Sur les Associations d’Ouvriers,

Par M. Anselme Petetin, rédacteur en chef du Précurseur.

On verra par ce que nous écrit notre correspondant de Paris, l’effet qu’ont produit sur l’opinion les terreurs vraies ou simulées de l’autorité relativement aux associations dont nous avons dit un mot l’autre jour. L’article menaçant publié hier sur ce sujet par le journal ministériel de Lyon, est de nature à accroître encore les craintes qu’inspire à Paris l’état de notre population. Nous devons donc répondre à cet article pour rassurer les esprits : nos confrères de Paris, qui n’ont aucun intérêt à calomnier le parti républicain et les classes laborieuses, jugeront sans doute convenable de transmettre à leurs lecteurs, qu’ont pu tromper les renseignemens semi-officiels dont ils se sont fait les échos, le témoignage que nous sommes en mesure de porter sur la situation de Lyon.

[03.1]Mais d’abord il faut éclaircir la question sur laquelle roule toute cette affaire.

L’association des chefs d’atelier, qu’on a transformée en coalition d’ouvriers, n’est pas une chose nouvelle : elle fut fondée il y a plus de trois ans, et ne s’est étendue que peu à peu et à mesure que l’abaissement successif des salaires dans toutes les branches de notre industrie en a fait mieux sentir la nécessité. Elle ne comptait guère dans le principe que cinquante à soixante membres ; aujourd’hui, elle réunit la grande majorité des chefs d’atelier, c’est-à-dire, de mille à douze cents associés.

On veut à toute force établir une similitude entre cette association et celles qui provoquèrent les événemens de novembre ; cette assimilation est une erreur ou un mensonge.

L’organisation des ouvriers, au moment de la catastrophe de 1831, était toute militaire ; elle avait pour origine la légion des volontaires du Rhône, formée au printemps de 1831, pour seconder le mouvement des réfugiés italiens sur la Savoie. On sait comment le gouvernement, après avoir laissé les réfugiés dissiper toutes leurs ressources en préparatifs de campagne, après avoir poussé bon nombre d’habitans de la Savoie à se compromettre en faveur d’une entreprise dont le succès n’était pas douteux, après avoir toléré et même encouragé secrètement cette tentative, en arrêta brusquement l’exécution au moment même où les réfugiés et les volontaires du Rhône allaient franchir la frontière. On sait que le préfet de Lyon, M. Paulze d’Yvoy, qui avait été invité à fermer les yeux sur l’organisation des volontaires, reçut tout à coup par le télégraphe l’ordre de s’opposer par la force à l’invasion de la Savoiei, et de désarmer la légion. – M. Paulze d’Yvoy exécuta ces ordres ; mais les cadres des volontaires du Rhône n’en furent pas moins conservés, et les ouvriers continuèrent les relations hiérarchiques que cette affaire avait établies entr’eux et les officiers de tous grades qui avaient dû les commander.

Tels furent les élémens militaires du combat de novembre, combat qui ne s’engagea pourtant qu’accidentellement, et sans préméditation de part et d’autre, le jour où fut tiré le premier coup de fusil.
○ ○ ○ ○ ○
ACTION DEMANDÉE A:
Dans l'article sur les associations d'ouvriers, résumez plus brièvement le paragraphe qui commence par « L'association des chefs d'atelier », sans perdre ses faits essentiels.
ACTION DEMANDÉE B:
D'après l'article sur les associations d'ouvriers, de quoi était issue l'organisation militaire des ouvriers au moment des événements de 1831 ?
ACTION DEMANDÉE C:
Reprenez l'article sur les associations d'ouvriers à la suite de sa dernière phrase.
Les lignes n'ont aucun rôle dans ce travail.

DONNÉES FOURNIES:
○ ○ ○ ○ ○
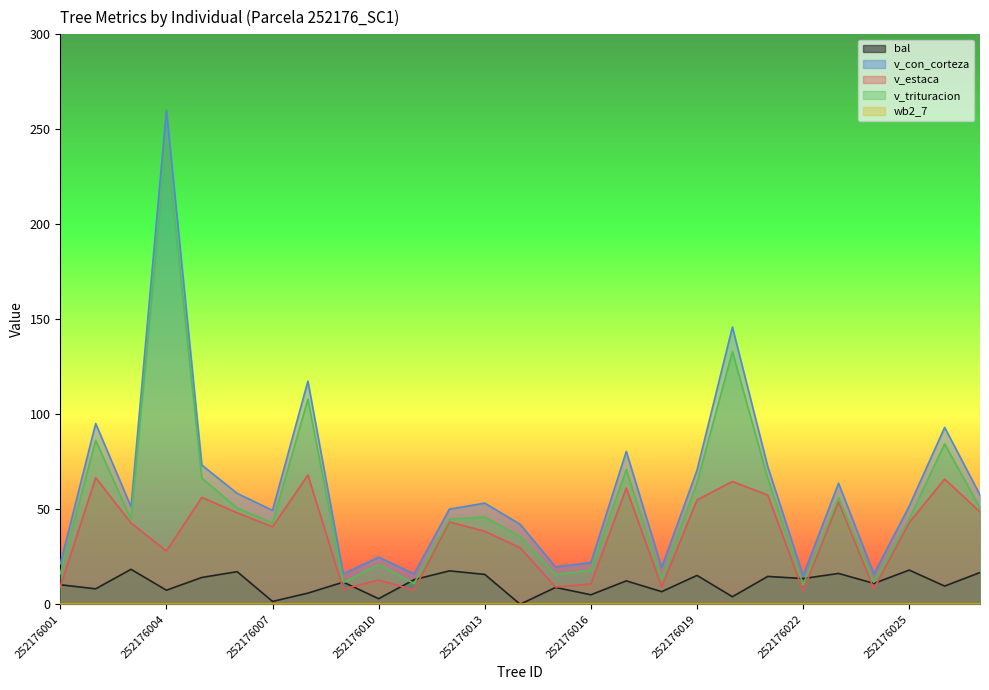

Read the v_con_corteza value at 252176001.

21.3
○ ○ ○ ○ ○
RÉPONSE RÉDIGÉE A:
L'association des chefs d'atelier, qu'on présente comme une coalition d'ouvriers, a été fondée il y a plus de trois ans. Elle s'est étendue peu à peu, à mesure que la baisse des salaires la rendait plus nécessaire. Elle comptait au départ cinquante à soixante membres. Elle en réunit aujourd'hui de mille à douze cents, soit la grande majorité des chefs d'atelier.

RÉPONSE RÉDIGÉE B:
Elle était issue de la légion des volontaires du Rhône, formée au printemps 1831 pour seconder le mouvement des réfugiés italiens sur la Savoie.

RÉPONSE RÉDIGÉE C:
Nous n’entrons dans tous ces détails connus de la plupart de nos lecteurs, que pour faire comprendre hors de Lyon la différence essentielle qui existe entre les circonstances qui dominaient notre situation au mois de novembre 1831, et celles où nous nous trouvons aujourd’hui.

L’association des chefs d’atelier n’a rien de militaire : c’est une classification établie pour surveiller l’exécution d’un contrat mutuel formé entre tous les associés. L’engagement que prennent les contractans n’est point de combattre à telle ou telle réquisition, dans tel ou tel cas, mais, de refuser le travail à telle ou telle condition.

Il est évident qu’il n’y a rien dans cette convention qui sorte du droit naturel qu’a tout homme de ne livrer son travail qu’au prix qu’il lui plaît d’accepter. Nous examinerons tout à l’heure le point de droit écrit sur lequel on prétend appuyer l’interdiction de l’association. Maintenant nous demandons seulement qu’on reconnaisse la légitimité incontestable de ce refus du travailleur.

En effet, on trouve tout simple que les entrepreneurs [03.2]capitalistes s’entendent entre eux, c’est-à-dire se coalisent pour maintenir à un certain taux, soit le prix de la marchandise, soit le salaire du travail : le Courrier de Lyon, même, croit que cette coalition des fabricans n’est pas assez forte et assez compacte ; à travers mille circonlocutions hypocrites, il engage les négocians à resserrer encore les relations qui unissent leurs communs intérêts contre les intérêts des ouvriers ; il les invite à fonder une sorte de cercle qui rendra la coalition permanente et générale, et puis l’on s’indigne que les chefs d’atelier cherchent aussi à généraliser leurs intérêts ; on s’étonne que les travailleurs, qui n’ont pas, eux, du temps à perdre aux causeries d’un cercle, arrêtent un tarif de salaire et se divisent en sections pour en assurer la facile exécution !

La bourgeoisie n’a aucun titre pour monopoliser ainsi les avantages de l’association : les travailleurs ont, comme elle, le droit d’en réclamer les bénéfices.

Mais l’organe de la bourgeoisie se garde bien d’entrer en discussion sur la question d’équité et de droit naturel ; sa thèse serait sous ce rapport d’une évidente et odieuse absurdité. Il se borne à invoquer la loi écrite : l’article 415 du code pénal, dit-il, prohibe les coalitions d’ouvriers ; il faut que cet article soit exécuté.

Nous ferons remarquer d’abord combien il est puéril de faire intervenir dans une question telle que celle-ci un article de loi, qui certes n’a pas été conçu dans la prévision du cas qui nous occupe.

Quoi ! l’industrie d’une ville de deux cent mille ames, l’existence même de la seconde capitale du pays est compromise dans cette question, et vous allez la trancher par cinq lignes du code ! Cinq lignes écrites dans d’autres temps, en vue d’autres circonstances ! Et si cet article, appliqué aveuglément dans sa brutalité littérale, prononçait la mort de votre industrie et de la cité, trouveriez-vous dans votre dévoûment à la légalité une excuse à ce forfait politique ?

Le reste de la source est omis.